Trecho da página –
**********

O patrimônio pessoal de Viviane Barci, esposa do ministro do Supremo Tribunal Federal Alexandre de Moraes, registrou um salto expressivo entre 2023 e 2024. No período, os bens declarados passaram de R$ 24 milhões para R$ 79,7 milhões — um aumento de R$ 55,7 milhões em apenas doze meses, segundo informações de registros societários e de distribuição de lucros.
Em 22 de setembro, Viviane Barci registrou em Brasília um novo escritório de advocacia, o Barci e Barci. A abertura ocorreu no mesmo dia em que o governo do então presidente Donald Trump estendeu ao Lex Instituto de Estudos Jurídicos os efeitos da Lei Magnitsky — medida que já alcançava Viviane e o ministro. O Lex é uma empresa de Viviane e dos filhos e possui dez imóveis em seu patrimônio.

**********

Dados brutos –

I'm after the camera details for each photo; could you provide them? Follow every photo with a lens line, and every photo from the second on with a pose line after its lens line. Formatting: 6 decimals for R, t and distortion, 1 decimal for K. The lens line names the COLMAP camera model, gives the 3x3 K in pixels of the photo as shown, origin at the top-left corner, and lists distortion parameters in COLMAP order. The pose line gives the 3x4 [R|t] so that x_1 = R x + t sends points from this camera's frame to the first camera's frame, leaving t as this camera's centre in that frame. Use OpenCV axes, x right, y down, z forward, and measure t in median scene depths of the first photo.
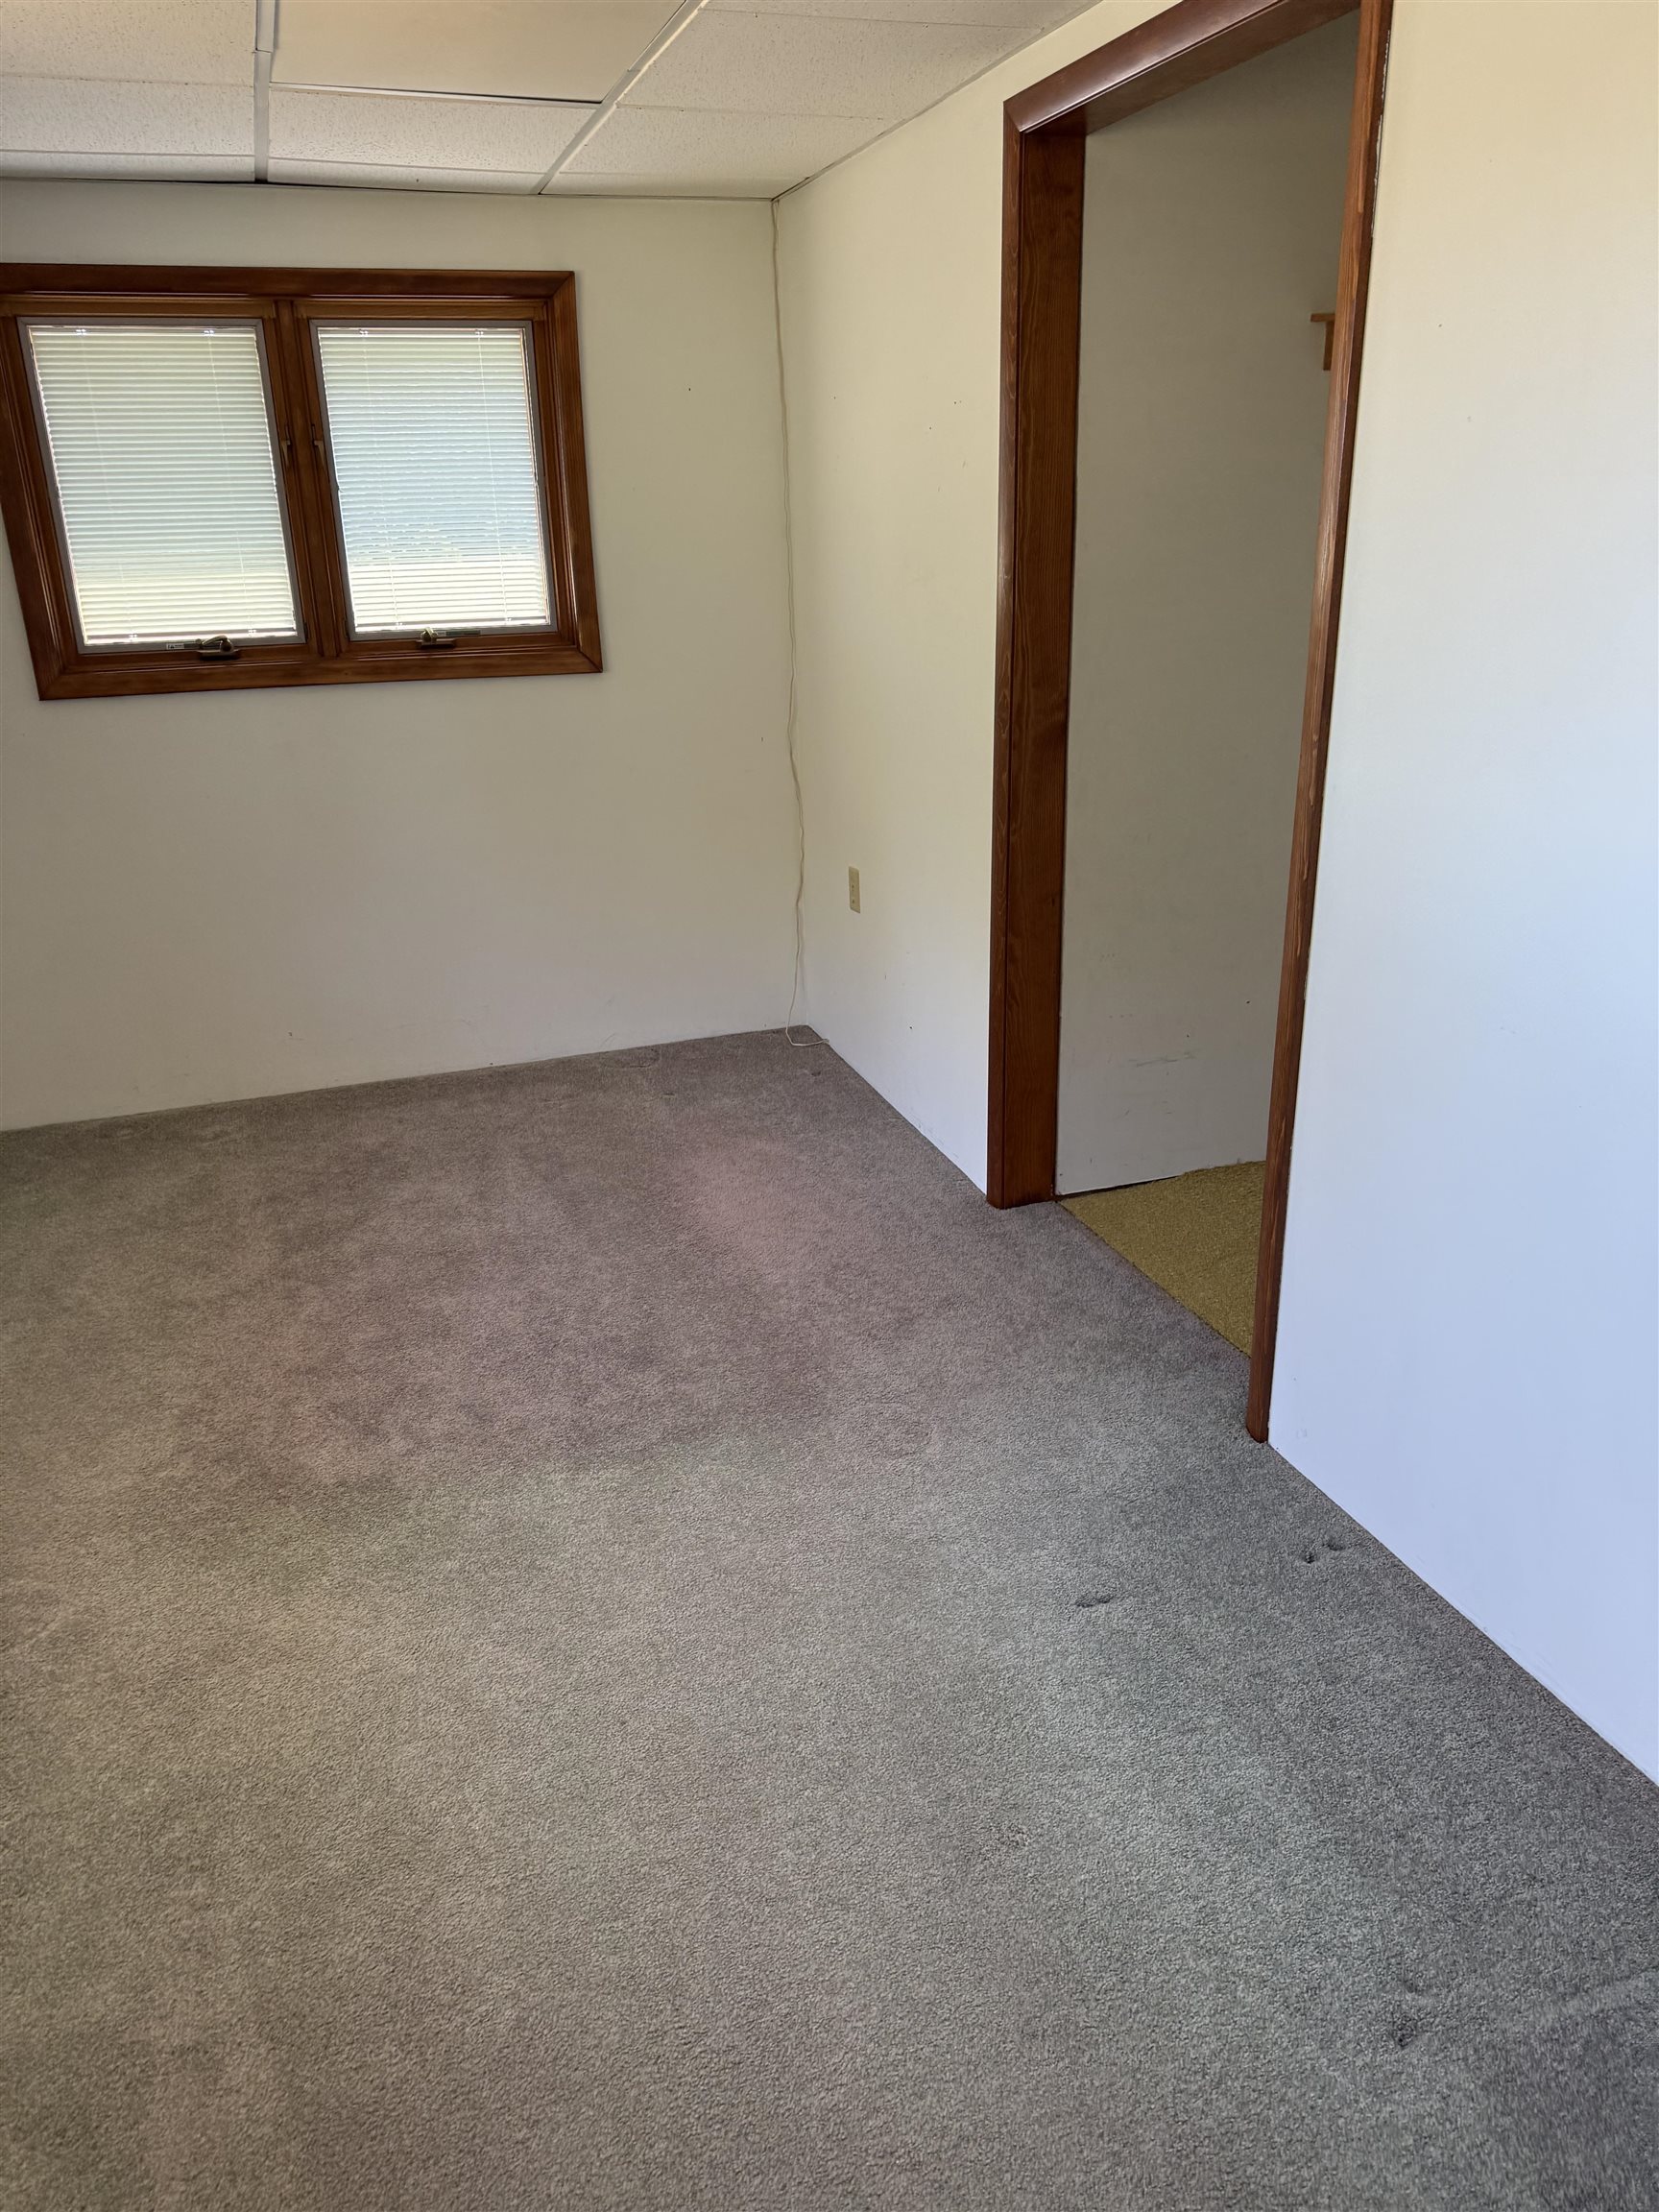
lens RADIAL K [[1649.0, 0, 784.2], [0, 1649.0, 1109.6], [0, 0, 1]] dist [0.049304, -0.031255]
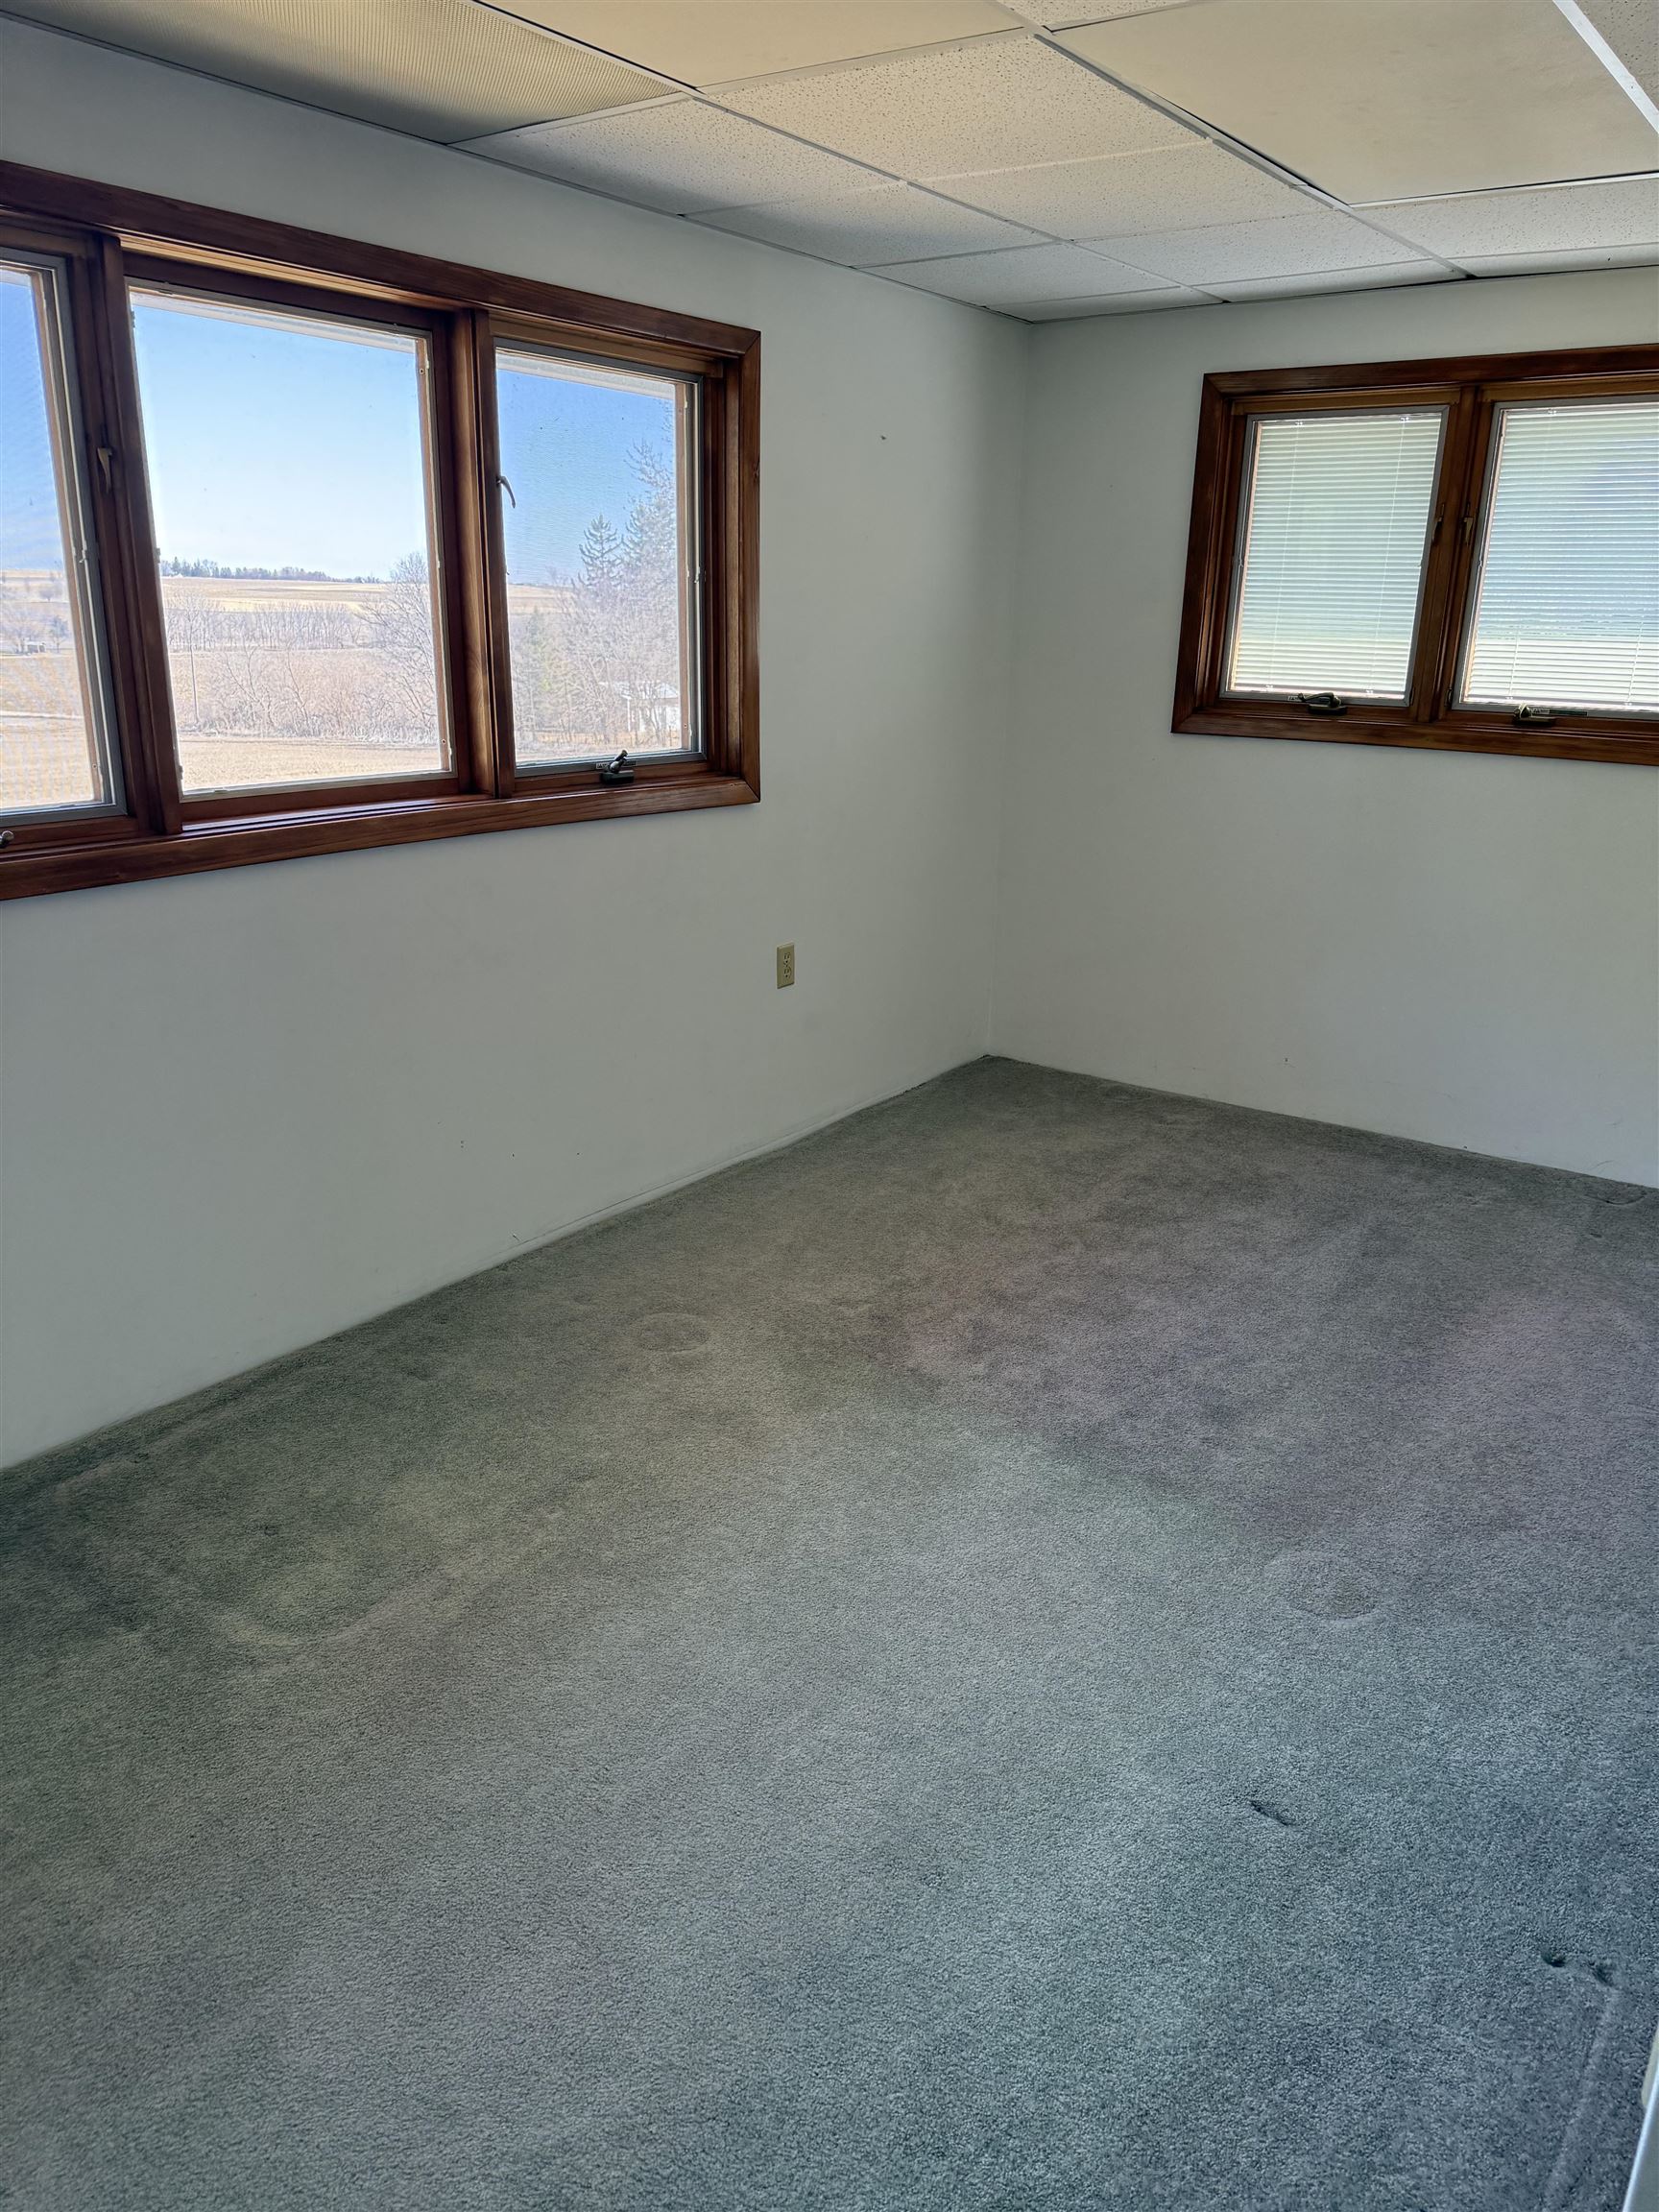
lens RADIAL K [[1593.3, 0, 808.5], [0, 1593.3, 1106.4], [0, 0, 1]] dist [0.154109, -0.264084]
pose [[0.554786, 0.293792, -0.778395, 0.401950], [-0.313057, 0.940536, 0.131863, -0.065319], [0.770849, 0.170526, 0.613770, 0.132457]]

**********

Explore o material –
A) Responda com base no trecho sobre o patrimônio de Viviane Barci:
(i) De qual valor para qual valor passaram os bens declarados entre 2023 e 2024?
(ii) Em que cidade foi registrado o escritório Barci e Barci?
(iii) Quantos imóveis o Lex Instituto de Estudos Jurídicos possui em seu patrimônio?
B) Reproduza fielmente o trecho sobre o patrimônio de Viviane Barci, começando em "Em 22 de setembro, Viviane" e seguindo até "em seu patrimônio.".
Responda com base somente no trecho, sem consultar as linhas.

Conjunto de respostas –
A)
(i) De R$ 24 milhões para R$ 79,7 milhões.
(ii) Em Brasília.
(iii) Dez imóveis.

B)
Em 22 de setembro, Viviane Barci registrou em Brasília um novo escritório de advocacia, o Barci e Barci. A abertura ocorreu no mesmo dia em que o governo do então presidente Donald Trump estendeu ao Lex Instituto de Estudos Jurídicos os efeitos da Lei Magnitsky — medida que já alcançava Viviane e o ministro. O Lex é uma empresa de Viviane e dos filhos e possui dez imóveis em seu patrimônio.